# 67 Performance Sales Brochure



## Old Goat 67 (Feb 2, 2009)

I thought some of you may enjoy this link to Old Car Brochures website. I contacted them to see if they would like a copy of my original 67 Brochure I have had for 42 years. Seems someone beat me to it by a couple of months! Oh well, saved me a lot of scanning and stitching......



1967 Pontiac Performance-01



Enjoy,



Charles


----------



## FNG69 (Nov 15, 2009)

Charles, if you make it to Wichita this year be sure to say HI to Gary he has a 67 salemans dealership catalog. Like the one you looked at when you ordered your 67.. LES


----------



## Koppster (Jul 27, 2008)

Charles

That was a pleasure to view, thanks

Guess I never realized the Sprint could be a Tempest or LeMans....learn something new all the time.

Thanks Again
Rick


----------



## ppurfield001 (Jan 21, 2008)

Old Goat 67 said:


> I thought some of you may enjoy this link to Old Car Brochures website. I contacted them to see if they would like a copy of my original 67 Brochure I have had for 42 years. Seems someone beat me to it by a couple of months! Oh well, saved me a lot of scanning and stitching......
> 
> 
> 
> ...



Thanks, Charles. Viewing the brochure was fun.


----------



## Old Goat 67 (Feb 2, 2009)

You're welcome guys. I thought it too good to keep to myself.

Bear in mind that evrything in there is NOT gospel.

For example, red lug nuts could not be had back then.

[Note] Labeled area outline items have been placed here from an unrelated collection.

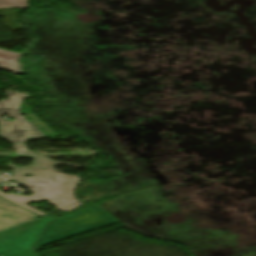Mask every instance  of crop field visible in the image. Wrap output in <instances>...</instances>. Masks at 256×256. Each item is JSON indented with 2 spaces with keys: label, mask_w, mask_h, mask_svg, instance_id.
Here are the masks:
<instances>
[{
  "label": "crop field",
  "mask_w": 256,
  "mask_h": 256,
  "mask_svg": "<svg viewBox=\"0 0 256 256\" xmlns=\"http://www.w3.org/2000/svg\"><path fill=\"white\" fill-rule=\"evenodd\" d=\"M53 219L48 216L0 232V256H35L31 249Z\"/></svg>",
  "instance_id": "obj_3"
},
{
  "label": "crop field",
  "mask_w": 256,
  "mask_h": 256,
  "mask_svg": "<svg viewBox=\"0 0 256 256\" xmlns=\"http://www.w3.org/2000/svg\"><path fill=\"white\" fill-rule=\"evenodd\" d=\"M4 182L1 178H0V183Z\"/></svg>",
  "instance_id": "obj_7"
},
{
  "label": "crop field",
  "mask_w": 256,
  "mask_h": 256,
  "mask_svg": "<svg viewBox=\"0 0 256 256\" xmlns=\"http://www.w3.org/2000/svg\"><path fill=\"white\" fill-rule=\"evenodd\" d=\"M28 7L27 0H0V8Z\"/></svg>",
  "instance_id": "obj_6"
},
{
  "label": "crop field",
  "mask_w": 256,
  "mask_h": 256,
  "mask_svg": "<svg viewBox=\"0 0 256 256\" xmlns=\"http://www.w3.org/2000/svg\"><path fill=\"white\" fill-rule=\"evenodd\" d=\"M39 216L0 197V231Z\"/></svg>",
  "instance_id": "obj_4"
},
{
  "label": "crop field",
  "mask_w": 256,
  "mask_h": 256,
  "mask_svg": "<svg viewBox=\"0 0 256 256\" xmlns=\"http://www.w3.org/2000/svg\"><path fill=\"white\" fill-rule=\"evenodd\" d=\"M20 56V54L0 49V69L12 72H22L19 67Z\"/></svg>",
  "instance_id": "obj_5"
},
{
  "label": "crop field",
  "mask_w": 256,
  "mask_h": 256,
  "mask_svg": "<svg viewBox=\"0 0 256 256\" xmlns=\"http://www.w3.org/2000/svg\"><path fill=\"white\" fill-rule=\"evenodd\" d=\"M14 147L16 149V155L33 156L34 163L27 167H16L8 163L7 165L15 170L12 174V179L34 191V194L32 197H24L15 194L5 195L0 192V196L40 216L44 214L25 205L31 201L45 199H48L60 211H70L82 205L74 196V189L79 183L80 178L57 173L54 171V166L66 165L78 168L82 167L69 163L53 162L49 158L36 156L25 149L23 142L14 144ZM43 168H46V170H43ZM26 174H30L32 177L27 178L25 177Z\"/></svg>",
  "instance_id": "obj_1"
},
{
  "label": "crop field",
  "mask_w": 256,
  "mask_h": 256,
  "mask_svg": "<svg viewBox=\"0 0 256 256\" xmlns=\"http://www.w3.org/2000/svg\"><path fill=\"white\" fill-rule=\"evenodd\" d=\"M6 92L9 98L0 101V136L12 144L46 136L20 114L21 103L28 95ZM1 113H9L16 120L8 122L2 118Z\"/></svg>",
  "instance_id": "obj_2"
}]
</instances>
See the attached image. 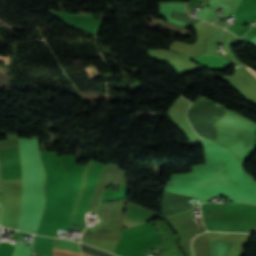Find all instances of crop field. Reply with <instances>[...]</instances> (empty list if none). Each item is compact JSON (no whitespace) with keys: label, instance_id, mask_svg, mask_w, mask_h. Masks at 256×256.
<instances>
[{"label":"crop field","instance_id":"1","mask_svg":"<svg viewBox=\"0 0 256 256\" xmlns=\"http://www.w3.org/2000/svg\"><path fill=\"white\" fill-rule=\"evenodd\" d=\"M53 249L54 250H60V251L80 253L78 242L65 240V239H54ZM54 250H53V252H57V253L76 254V253L60 252V251H54ZM57 253H53V256H77V255H81V254L67 255V254H57Z\"/></svg>","mask_w":256,"mask_h":256},{"label":"crop field","instance_id":"2","mask_svg":"<svg viewBox=\"0 0 256 256\" xmlns=\"http://www.w3.org/2000/svg\"><path fill=\"white\" fill-rule=\"evenodd\" d=\"M195 62L208 67L209 69L212 70H222L226 68L227 66L231 65L217 57H208L204 54L192 59Z\"/></svg>","mask_w":256,"mask_h":256},{"label":"crop field","instance_id":"3","mask_svg":"<svg viewBox=\"0 0 256 256\" xmlns=\"http://www.w3.org/2000/svg\"><path fill=\"white\" fill-rule=\"evenodd\" d=\"M82 256H112L107 252L81 244Z\"/></svg>","mask_w":256,"mask_h":256},{"label":"crop field","instance_id":"4","mask_svg":"<svg viewBox=\"0 0 256 256\" xmlns=\"http://www.w3.org/2000/svg\"><path fill=\"white\" fill-rule=\"evenodd\" d=\"M202 6H204V3H202Z\"/></svg>","mask_w":256,"mask_h":256}]
</instances>
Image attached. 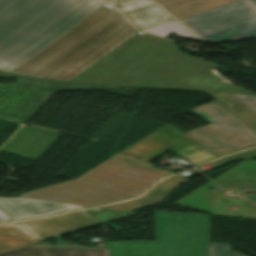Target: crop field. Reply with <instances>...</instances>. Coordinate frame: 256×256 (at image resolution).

I have them now, because I like them BETTER.

Charles


----------



## Too Many Projects (Nov 15, 2008)

Old Goat 67 said:


> You're welcome guys. I thought it too good to keep to myself.
> 
> Bear in mind that evrything in there is NOT gospel.
> 
> ...


I'll buy the Black ones from you....


----------



## Old Goat 67 (Feb 2, 2009)

They are LONG gone.


----------